**GOAL OF THE EXERCISE:** Print the listing below exactly.

==== SUPPLIED ENTRIES ====

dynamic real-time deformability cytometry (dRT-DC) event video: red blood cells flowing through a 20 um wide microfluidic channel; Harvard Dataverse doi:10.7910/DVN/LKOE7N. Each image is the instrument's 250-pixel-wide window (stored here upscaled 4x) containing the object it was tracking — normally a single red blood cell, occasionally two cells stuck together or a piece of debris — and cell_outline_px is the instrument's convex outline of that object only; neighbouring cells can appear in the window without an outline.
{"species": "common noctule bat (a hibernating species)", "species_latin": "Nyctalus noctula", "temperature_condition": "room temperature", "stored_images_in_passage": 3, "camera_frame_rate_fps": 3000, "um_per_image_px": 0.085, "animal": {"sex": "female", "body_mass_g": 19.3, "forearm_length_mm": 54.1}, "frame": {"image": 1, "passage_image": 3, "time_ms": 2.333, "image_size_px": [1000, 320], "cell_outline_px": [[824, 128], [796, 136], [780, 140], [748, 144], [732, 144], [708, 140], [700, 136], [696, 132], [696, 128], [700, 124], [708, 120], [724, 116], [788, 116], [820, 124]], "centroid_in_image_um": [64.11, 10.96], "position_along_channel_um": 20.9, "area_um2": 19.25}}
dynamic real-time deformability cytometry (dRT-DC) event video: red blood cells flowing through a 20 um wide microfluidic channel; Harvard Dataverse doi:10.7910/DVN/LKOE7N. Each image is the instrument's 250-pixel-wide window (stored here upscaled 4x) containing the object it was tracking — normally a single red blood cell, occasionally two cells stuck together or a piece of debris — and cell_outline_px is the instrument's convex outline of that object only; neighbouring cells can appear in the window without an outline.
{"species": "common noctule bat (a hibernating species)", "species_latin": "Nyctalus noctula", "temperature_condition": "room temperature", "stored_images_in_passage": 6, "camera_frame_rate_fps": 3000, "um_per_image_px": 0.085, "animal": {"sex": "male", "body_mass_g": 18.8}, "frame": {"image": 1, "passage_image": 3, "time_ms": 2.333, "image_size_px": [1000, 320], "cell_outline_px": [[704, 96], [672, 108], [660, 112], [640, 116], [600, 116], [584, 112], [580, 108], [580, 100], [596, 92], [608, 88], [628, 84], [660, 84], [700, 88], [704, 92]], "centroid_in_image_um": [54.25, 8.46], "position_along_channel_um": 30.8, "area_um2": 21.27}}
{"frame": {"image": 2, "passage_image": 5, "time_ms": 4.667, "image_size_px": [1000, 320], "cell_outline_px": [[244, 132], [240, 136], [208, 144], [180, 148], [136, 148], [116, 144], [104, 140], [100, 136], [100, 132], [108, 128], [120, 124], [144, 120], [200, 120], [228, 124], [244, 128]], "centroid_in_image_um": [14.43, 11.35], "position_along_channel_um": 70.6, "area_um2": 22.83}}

====

**RESULT OF THE EXERCISE:**
dynamic real-time deformability cytometry (dRT-DC) event video: red blood cells flowing through a 20 um wide microfluidic channel; Harvard Dataverse doi:10.7910/DVN/LKOE7N. Each image is the instrument's 250-pixel-wide window (stored here upscaled 4x) containing the object it was tracking — normally a single red blood cell, occasionally two cells stuck together or a piece of debris — and cell_outline_px is the instrument's convex outline of that object only; neighbouring cells can appear in the window without an outline.
{"species": "common noctule bat (a hibernating species)", "species_latin": "Nyctalus noctula", "temperature_condition": "room temperature", "stored_images_in_passage": 3, "camera_frame_rate_fps": 3000, "um_per_image_px": 0.085, "animal": {"sex": "female", "body_mass_g": 19.3, "forearm_length_mm": 54.1}, "frame": {"image": 1, "passage_image": 3, "time_ms": 2.333, "image_size_px": [1000, 320], "cell_outline_px": [[824, 128], [796, 136], [780, 140], [748, 144], [732, 144], [708, 140], [700, 136], [696, 132], [696, 128], [700, 124], [708, 120], [724, 116], [788, 116], [820, 124]], "centroid_in_image_um": [64.11, 10.96], "position_along_channel_um": 20.9, "area_um2": 19.25}}
dynamic real-time deformability cytometry (dRT-DC) event video: red blood cells flowing through a 20 um wide microfluidic channel; Harvard Dataverse doi:10.7910/DVN/LKOE7N. Each image is the instrument's 250-pixel-wide window (stored here upscaled 4x) containing the object it was tracking — normally a single red blood cell, occasionally two cells stuck together or a piece of debris — and cell_outline_px is the instrument's convex outline of that object only; neighbouring cells can appear in the window without an outline.
{"species": "common noctule bat (a hibernating species)", "species_latin": "Nyctalus noctula", "temperature_condition": "room temperature", "stored_images_in_passage": 6, "camera_frame_rate_fps": 3000, "um_per_image_px": 0.085, "animal": {"sex": "male", "body_mass_g": 18.8}, "frame": {"image": 1, "passage_image": 3, "time_ms": 2.333, "image_size_px": [1000, 320], "cell_outline_px": [[704, 96], [672, 108], [660, 112], [640, 116], [600, 116], [584, 112], [580, 108], [580, 100], [596, 92], [608, 88], [628, 84], [660, 84], [700, 88], [704, 92]], "centroid_in_image_um": [54.25, 8.46], "position_along_channel_um": 30.8, "area_um2": 21.27}}
{"frame": {"image": 2, "passage_image": 5, "time_ms": 4.667, "image_size_px": [1000, 320], "cell_outline_px": [[244, 132], [240, 136], [208, 144], [180, 148], [136, 148], [116, 144], [104, 140], [100, 136], [100, 132], [108, 128], [120, 124], [144, 120], [200, 120], [228, 124], [244, 128]], "centroid_in_image_um": [14.43, 11.35], "position_along_channel_um": 70.6, "area_um2": 22.83}}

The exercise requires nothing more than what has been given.